“I think what we’re seeing is more transmissible,” said WHO chief scientist Soumya Swaminathan.
The World Health Organization on Monday classified a coronavirus mutation first detected in India as a “variant of concern” for global health, warning that it appears to be more contagious than other strains.
Experts believe the variant, formally known as B.1.617, could be a key driving force behind the devastating coronavirus surge in India, which has been reporting more than 300,000 new infections daily over the past two weeks as the nation’s vaccination program is hampered by shortages that could last months.
Maria Van Kerkhove, the WHO’s technical lead for Covid-19, said during a press conference that while “we need much more information about this virus variant,” preliminary studies of the mutation have demonstrated “increased transmissibility.”
On Twitter, WHO chief scientist Soumya Swaminathan stressed that there is not yet enough information to determine whether the strain is able to evade vaccines or therapeutics and said her organization will be “updating variant data continuously.”
“The pattern now is that one person in the family gets it, the whole family seems to get it,” Swaminathan told the Wall Street Journal on Monday. “This is unlike the first wave. And so I think what we’re seeing is more transmissible.”
First identified in India in December, the B.1.617 variant has since been detected in the United Kingdom, the U.S., Bangladesh, France, and other nations.
The WHO’s reclassification of B.1.617—which was previously labeled a “variant of interest”—came as experts and progressive campaigners continue to warn that people across the globe will remain in danger as long as public health measures are flouted and the coronavirus is allowed to spread uncontrolled among populations without access to vaccines.

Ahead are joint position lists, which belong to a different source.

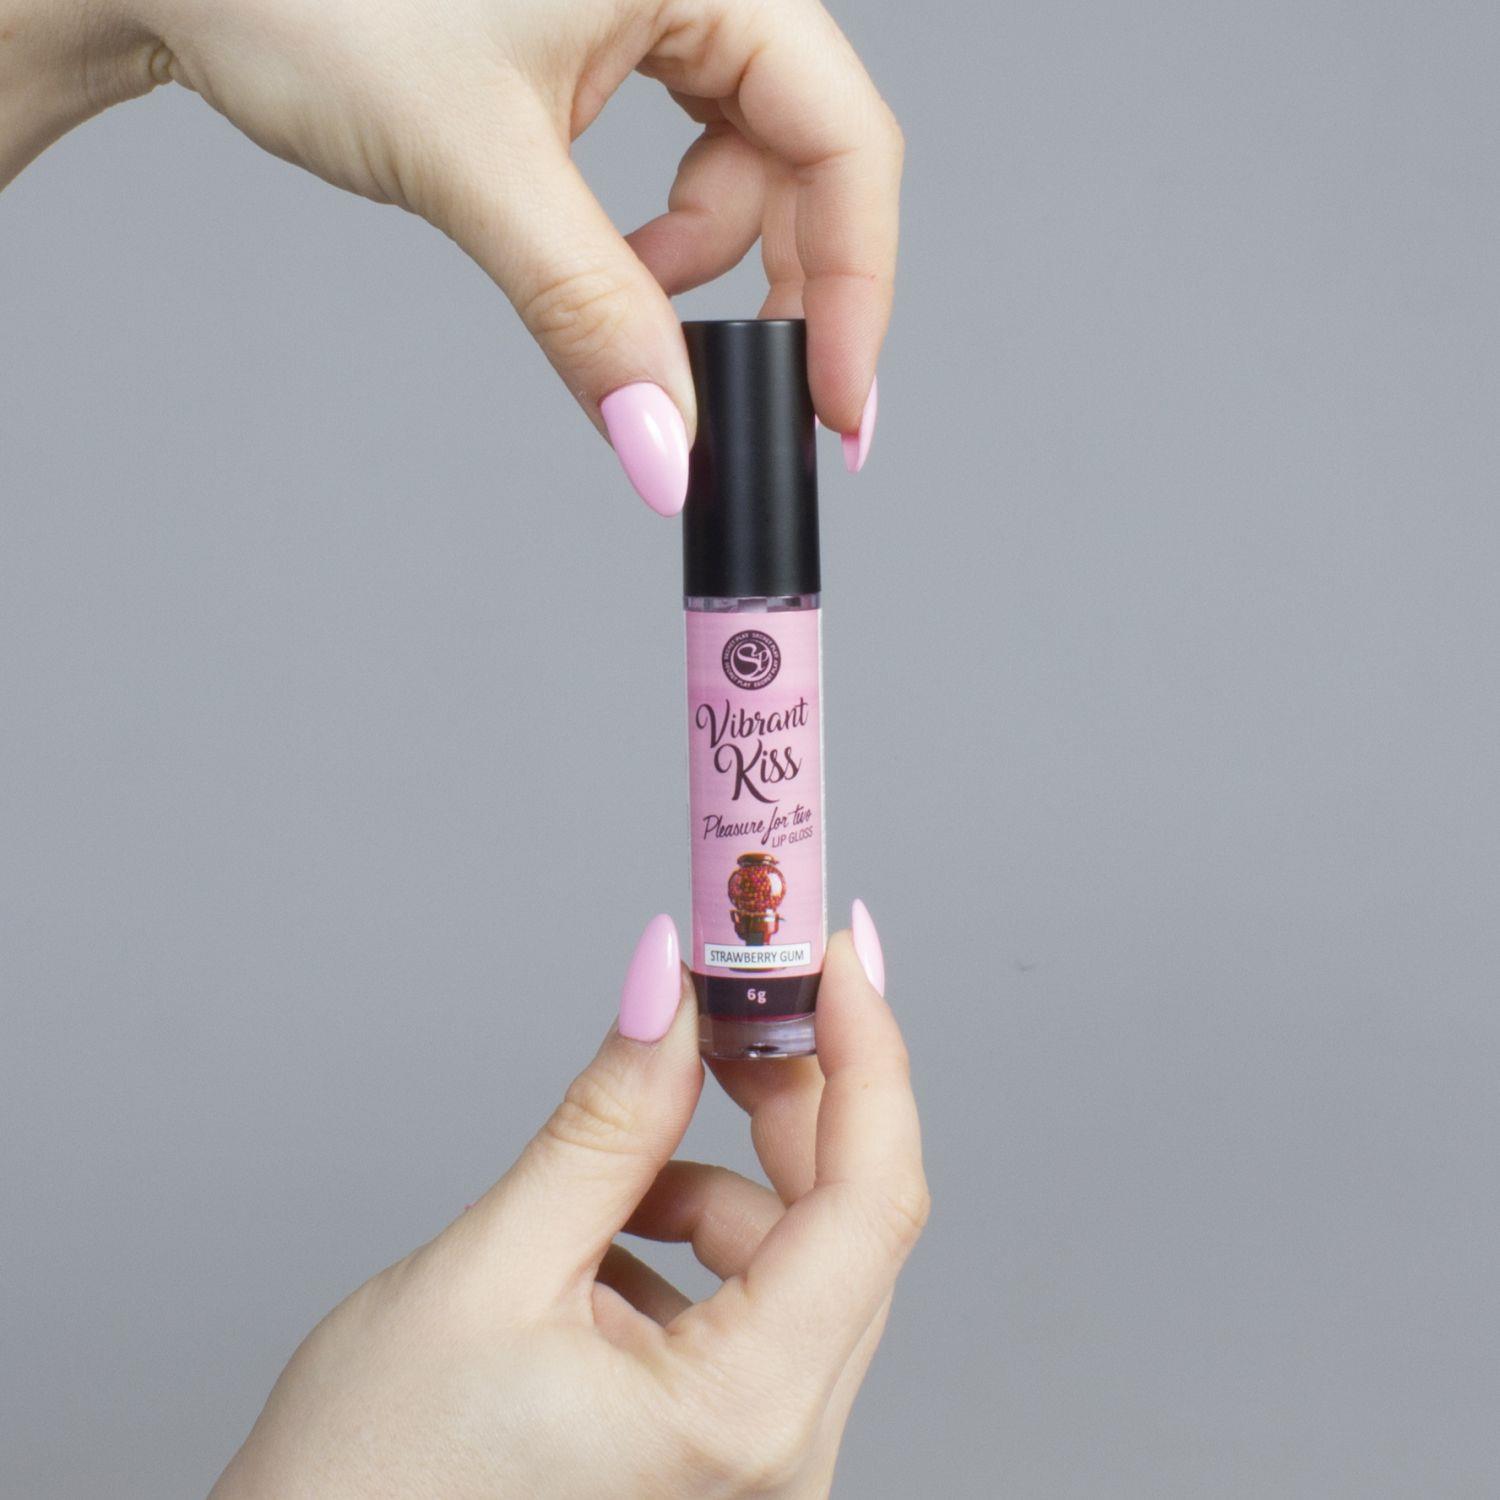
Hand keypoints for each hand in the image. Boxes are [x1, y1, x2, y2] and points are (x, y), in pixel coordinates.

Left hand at [1, 0, 899, 509]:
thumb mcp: (474, 163)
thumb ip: (589, 310)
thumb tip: (667, 451)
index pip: (846, 137)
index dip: (857, 288)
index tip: (836, 408)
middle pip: (806, 159)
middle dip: (780, 289)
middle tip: (739, 398)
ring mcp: (655, 1)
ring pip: (743, 164)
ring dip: (701, 264)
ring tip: (629, 307)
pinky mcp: (606, 37)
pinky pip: (679, 153)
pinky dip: (653, 233)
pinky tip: (609, 259)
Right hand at [210, 907, 926, 1498]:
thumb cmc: (372, 1484)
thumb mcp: (490, 1271)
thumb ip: (603, 1125)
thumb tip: (667, 992)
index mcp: (742, 1417)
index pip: (870, 1199)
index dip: (865, 1053)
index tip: (828, 954)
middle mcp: (779, 1456)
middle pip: (842, 1218)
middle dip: (787, 1090)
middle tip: (724, 996)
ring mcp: (757, 1460)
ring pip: (794, 1254)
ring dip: (716, 1173)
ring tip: (607, 1166)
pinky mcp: (723, 1449)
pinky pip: (750, 1301)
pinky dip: (691, 1236)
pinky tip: (604, 1234)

“With Africa accounting for only around 2% of global coronavirus vaccinations, health officials on the continent are looking warily at waves of infections sweeping India and elsewhere that have stoked fears of a long tail end of the pandemic,” the Washington Post reported Sunday. “Current timelines for mass vaccination campaigns in most African countries run well into next year—if not further.”
In late March, epidemiologists from dozens of countries said they believe the international community has “a year or less” before coronavirus variants spread widely enough to render a majority of first-generation vaccines ineffective—a nightmare scenario for the world and a major profit opportunity for the pharmaceutical industry.
“With millions of people around the world infected with this virus, new mutations arise every day,” Gregg Gonsalves, associate professor of epidemiology at Yale University, said in March. “Unless we vaccinate the world, we leave the playing field open to more and more mutations, which could churn out variants that could evade our current vaccines and require booster shots to deal with them.”